__How to complete this task__
Write the text of every entry below as a JSON list of strings, one string per line, with blank lines left out. Leave the pictures out of your answer.

(Extracted material Opens)

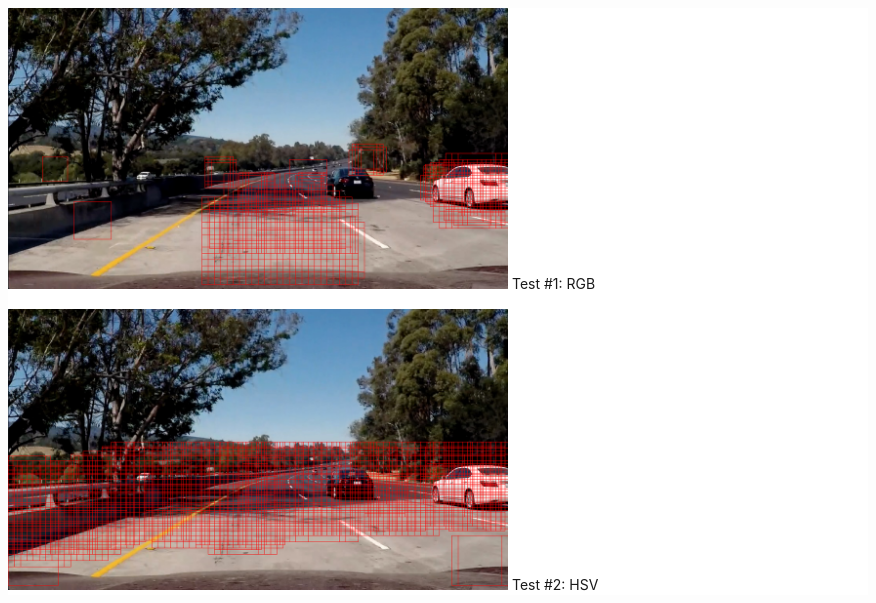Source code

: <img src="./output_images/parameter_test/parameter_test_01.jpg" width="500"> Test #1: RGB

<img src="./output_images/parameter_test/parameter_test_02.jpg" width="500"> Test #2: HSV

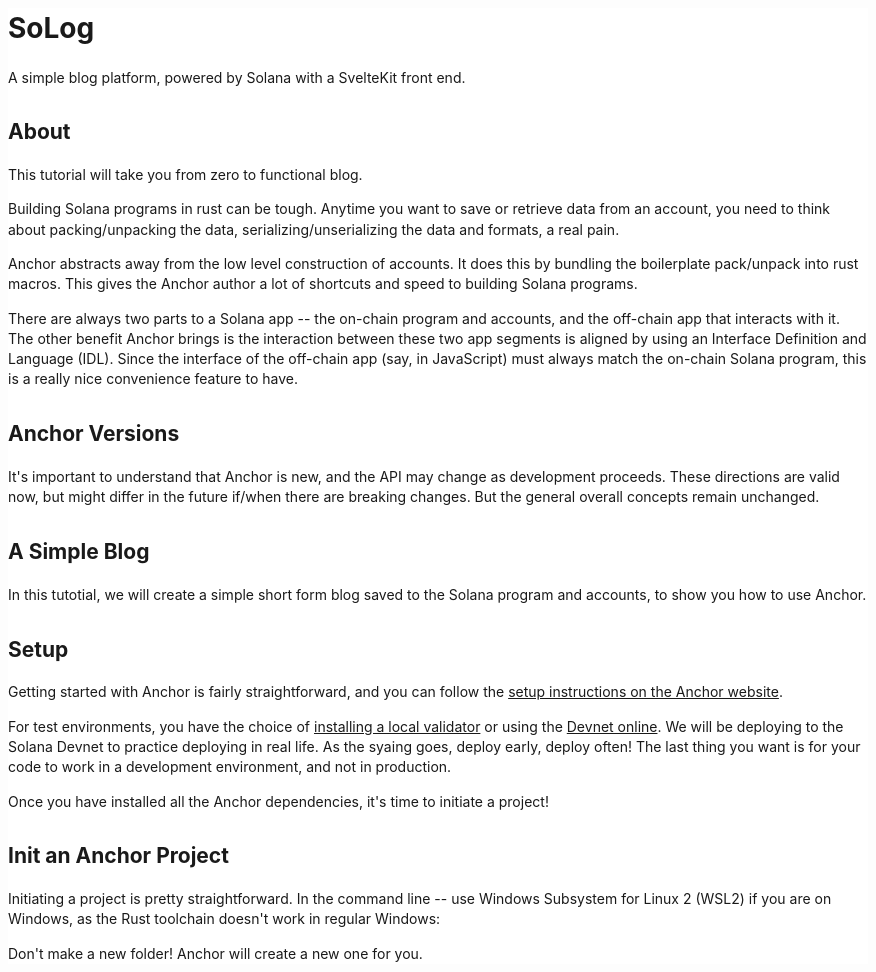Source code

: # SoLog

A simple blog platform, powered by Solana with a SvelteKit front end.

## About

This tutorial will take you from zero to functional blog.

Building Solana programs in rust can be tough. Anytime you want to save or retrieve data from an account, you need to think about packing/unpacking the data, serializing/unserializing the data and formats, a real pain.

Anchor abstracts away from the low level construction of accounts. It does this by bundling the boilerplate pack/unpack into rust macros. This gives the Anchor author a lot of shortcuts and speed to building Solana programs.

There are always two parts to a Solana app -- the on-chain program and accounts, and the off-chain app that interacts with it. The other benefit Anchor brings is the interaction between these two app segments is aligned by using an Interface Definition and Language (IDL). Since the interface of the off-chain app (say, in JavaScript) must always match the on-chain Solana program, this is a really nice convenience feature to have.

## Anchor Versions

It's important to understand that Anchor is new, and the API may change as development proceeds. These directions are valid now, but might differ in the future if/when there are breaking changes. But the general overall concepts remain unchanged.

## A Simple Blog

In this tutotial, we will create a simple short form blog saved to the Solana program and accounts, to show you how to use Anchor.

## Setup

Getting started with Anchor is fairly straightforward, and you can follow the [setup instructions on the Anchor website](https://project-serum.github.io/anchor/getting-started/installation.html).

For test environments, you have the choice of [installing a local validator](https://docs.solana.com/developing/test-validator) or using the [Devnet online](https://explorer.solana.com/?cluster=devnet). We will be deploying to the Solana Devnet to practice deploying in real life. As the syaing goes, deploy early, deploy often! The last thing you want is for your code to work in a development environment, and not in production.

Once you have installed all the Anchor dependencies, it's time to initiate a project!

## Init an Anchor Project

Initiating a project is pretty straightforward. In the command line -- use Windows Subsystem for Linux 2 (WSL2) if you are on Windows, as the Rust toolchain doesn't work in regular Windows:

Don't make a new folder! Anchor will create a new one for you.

(Extracted material Closes)

__Exercise answer__
[
  "Source code",
  ": <img src=\"./output_images/parameter_test/parameter_test_01.jpg\" width=\"500\"> Test #1: RGB",
  "<img src=\"./output_images/parameter_test/parameter_test_02.jpg\" width=\"500\"> Test #2: HSV",
  "Source code",
  ": # SoLog",
  "A simple blog platform, powered by Solana with a SvelteKit front end.",
  "## About",
  "This tutorial will take you from zero to functional blog.",
  "Building Solana programs in rust can be tough. Anytime you want to save or retrieve data from an account, you need to think about packing/unpacking the data, serializing/unserializing the data and formats, a real pain.",
  "Anchor abstracts away from the low level construction of accounts. It does this by bundling the boilerplate pack/unpack into rust macros. This gives the Anchor author a lot of shortcuts and speed to building Solana programs.",
  "There are always two parts to a Solana app -- the on-chain program and accounts, and the off-chain app that interacts with it. The other benefit Anchor brings is the interaction between these two app segments is aligned by using an Interface Definition and Language (IDL). Since the interface of the off-chain app (say, in JavaScript) must always match the on-chain Solana program, this is a really nice convenience feature to have.",
  "## Anchor Versions",
  "It's important to understand that Anchor is new, and the API may change as development proceeds. These directions are valid now, but might differ in the future if/when there are breaking changes. But the general overall concepts remain unchanged.",
  "## A Simple Blog",
  "In this tutotial, we will create a simple short form blog saved to the Solana program and accounts, to show you how to use Anchor.",
  "## Setup",
  "Getting started with Anchor is fairly straightforward, and you can follow the [setup instructions on the Anchor website](https://project-serum.github.io/anchor/getting-started/installation.html).",
  "For test environments, you have the choice of [installing a local validator](https://docs.solana.com/developing/test-validator) or using the [Devnet online](https://explorer.solana.com/?cluster=devnet). We will be deploying to the Solana Devnet to practice deploying in real life. As the syaing goes, deploy early, deploy often! The last thing you want is for your code to work in a development environment, and not in production.",
  "Once you have installed all the Anchor dependencies, it's time to initiate a project!",
  "## Init an Anchor Project",
  "Initiating a project is pretty straightforward. In the command line -- use Windows Subsystem for Linux 2 (WSL2) if you are on Windows, as the Rust toolchain doesn't work in regular Windows:",
  "Don't make a new folder! Anchor will create a new one for you."
]